(Named region outline records)
--- Begin ---

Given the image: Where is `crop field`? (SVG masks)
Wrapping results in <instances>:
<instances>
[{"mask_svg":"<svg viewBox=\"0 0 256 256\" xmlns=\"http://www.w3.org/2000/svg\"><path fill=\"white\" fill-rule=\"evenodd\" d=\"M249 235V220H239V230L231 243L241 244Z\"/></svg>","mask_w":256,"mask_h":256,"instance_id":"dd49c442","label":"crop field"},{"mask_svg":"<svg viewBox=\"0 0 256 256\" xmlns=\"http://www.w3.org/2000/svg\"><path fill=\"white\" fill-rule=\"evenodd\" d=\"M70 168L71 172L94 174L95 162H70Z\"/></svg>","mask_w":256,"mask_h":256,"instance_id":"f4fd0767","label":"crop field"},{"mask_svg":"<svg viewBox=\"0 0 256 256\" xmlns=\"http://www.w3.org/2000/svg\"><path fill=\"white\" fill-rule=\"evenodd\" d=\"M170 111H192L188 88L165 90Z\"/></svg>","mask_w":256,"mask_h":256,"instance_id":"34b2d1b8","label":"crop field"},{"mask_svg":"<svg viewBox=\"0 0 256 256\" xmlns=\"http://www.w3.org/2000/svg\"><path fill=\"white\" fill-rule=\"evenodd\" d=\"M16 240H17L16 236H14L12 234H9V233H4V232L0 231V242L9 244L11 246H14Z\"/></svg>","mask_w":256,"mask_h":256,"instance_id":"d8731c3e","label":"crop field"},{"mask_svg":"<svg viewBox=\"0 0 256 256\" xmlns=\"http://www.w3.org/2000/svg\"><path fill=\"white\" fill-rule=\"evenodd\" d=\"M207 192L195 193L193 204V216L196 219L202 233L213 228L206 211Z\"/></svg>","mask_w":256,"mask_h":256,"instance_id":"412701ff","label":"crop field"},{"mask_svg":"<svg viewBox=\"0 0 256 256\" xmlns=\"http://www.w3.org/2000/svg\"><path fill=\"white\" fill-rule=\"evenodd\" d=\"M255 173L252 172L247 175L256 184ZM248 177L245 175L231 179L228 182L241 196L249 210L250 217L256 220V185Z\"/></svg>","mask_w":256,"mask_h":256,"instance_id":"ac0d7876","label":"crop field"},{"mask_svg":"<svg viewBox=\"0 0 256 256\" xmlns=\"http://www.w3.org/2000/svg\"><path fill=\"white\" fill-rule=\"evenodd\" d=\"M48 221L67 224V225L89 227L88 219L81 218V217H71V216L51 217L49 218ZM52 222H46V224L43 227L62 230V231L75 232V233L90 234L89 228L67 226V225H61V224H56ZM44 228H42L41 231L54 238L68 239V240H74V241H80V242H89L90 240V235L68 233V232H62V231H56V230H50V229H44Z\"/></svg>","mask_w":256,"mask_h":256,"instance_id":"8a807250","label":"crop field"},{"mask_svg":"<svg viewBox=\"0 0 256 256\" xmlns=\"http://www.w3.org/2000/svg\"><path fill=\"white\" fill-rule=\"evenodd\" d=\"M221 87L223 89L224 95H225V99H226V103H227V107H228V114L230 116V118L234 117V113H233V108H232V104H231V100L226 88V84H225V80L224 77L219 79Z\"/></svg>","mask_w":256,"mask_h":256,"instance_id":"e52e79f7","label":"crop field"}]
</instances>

--- End ---

JOB:
Nothing should be left out: return all of the records exactly.

SOLUTION TO THIS TASK:
Given the image: Where is `crop field`? (SVG masks)
Wrapping results in <instances>:
<instances>
[{"mask_svg":"<svg viewBox=\"0 0 256 256\" xmlns=\"http://www.w3.org/2000/svg\"><path fill=\"white\" fill-rule=\"evenodd\" d=\"M249 235V220H239V230L231 243L241 244Z\"/></svg>","mask_w":256,"mask_h":256,"instance_id":"dd49c442","label":"crop field"},{"mask_svg":"<svg viewBox=\"0 0 256 256\" xmlns=\"http://www.w3.org/2000/svg\"><path fill=\"white\" fill-rule=\"evenodd\" d=\"M70 168L71 172L94 174L95 162H70Z\"/></svg>","mask_w":256,"mask_h":256,"instance_id":"f4fd0767","label":"crop field"},{"mask_svg":"<svg viewBox=\"0 0 256 256\" xmlns=\"http://www.w3.org/2000/svg\"><path fill=\"white\" fill-rule=\"evenodd\" d=\"M170 111H192L188 88L165 90Z\"/></svg>","mask_w":256,"mask_h":256,"instance_id":"34b2d1b8","label":"crop field"},{"mask_svg":"<svg viewBox=\"0 0 256 256\" xmlns=\"http://www.w3.org/2000/svg\"><path fill=\"white\" fill-rule=\"evenodd\" d=\"M16 240H17L16 236H14L12 234H9V233H4V232L0 231V242L9 244L11 246H14Z\"/></svg>","mask_w":256,"mask_h":256,"instance_id":"d8731c3e","label":"crop field"},{"mask_svg":"<svg viewBox=\"0 0 256 256\" xmlns=\"http://www.w3.org/2000/svg\"><path fill=\"white\" fill-rule=\"evenodd\" d=\"M207 192L195 193L193 204V216L196 219L202 233L213 228L206 211Z\"/></svg>","mask_w":256,"mask_h":256,"instance_id":"412701ff","label":"crop field"},{"mask_svg":"<svg viewBox=\"0 0 256 256\" xmlns=\"http://www.w3.org/2000/svg\"><path fill=\"white\" fill-rule=\"evenodd\" d=\"M255 173L252 172L247 175L256 184ZM248 177L245 175L231 179L228 182L241 196L249 210L250 217L256 220V185Z\"/></svg>","mask_w":256,"mask_h":256,"instance_id":"ac0d7876","label":"crop field"},{"mask_svg":"<svg viewBox=\"0 0 256 256\" xmlns=\"http://www.w3.org/2000/svg\"><path fill=\"white\" fill-rule=\"evenodd\" d=\"M48 221L67 224V225L89 227L88 219L81 218V217H71V216L51 217L49 218ZM52 222H46V224L43 227L62 230V231L75 232V233L90 234L89 228L67 226V225H61V224H56ZM44 228H42L41 231L54 238L68 239V240H74V241H80V242H89L90 240V235L68 233V232H62V231H56V230H50V229H44Z\"/></svg>","mask_w":256,"mask_h":256,"instance_id":"8a807250","label":"crop field"},{"mask_svg":"<svg viewBox=\"0 0 256 256\" xmlns=\"http://www.w3.org/2000/svg\"><path fill=\"white\" fill-rule=\"evenodd\" d=\"M221 87L223 89L224 95H225V99H226V103H227V107H228V114L230 116V118L234 117V113H233V108H232V104H231V100L226 88V84H225V80L224 77L219 79Z\"/></svg>","mask_w":256,"mask_h":256,"instance_id":"e52e79f7","label":"crop field"}]
</instances>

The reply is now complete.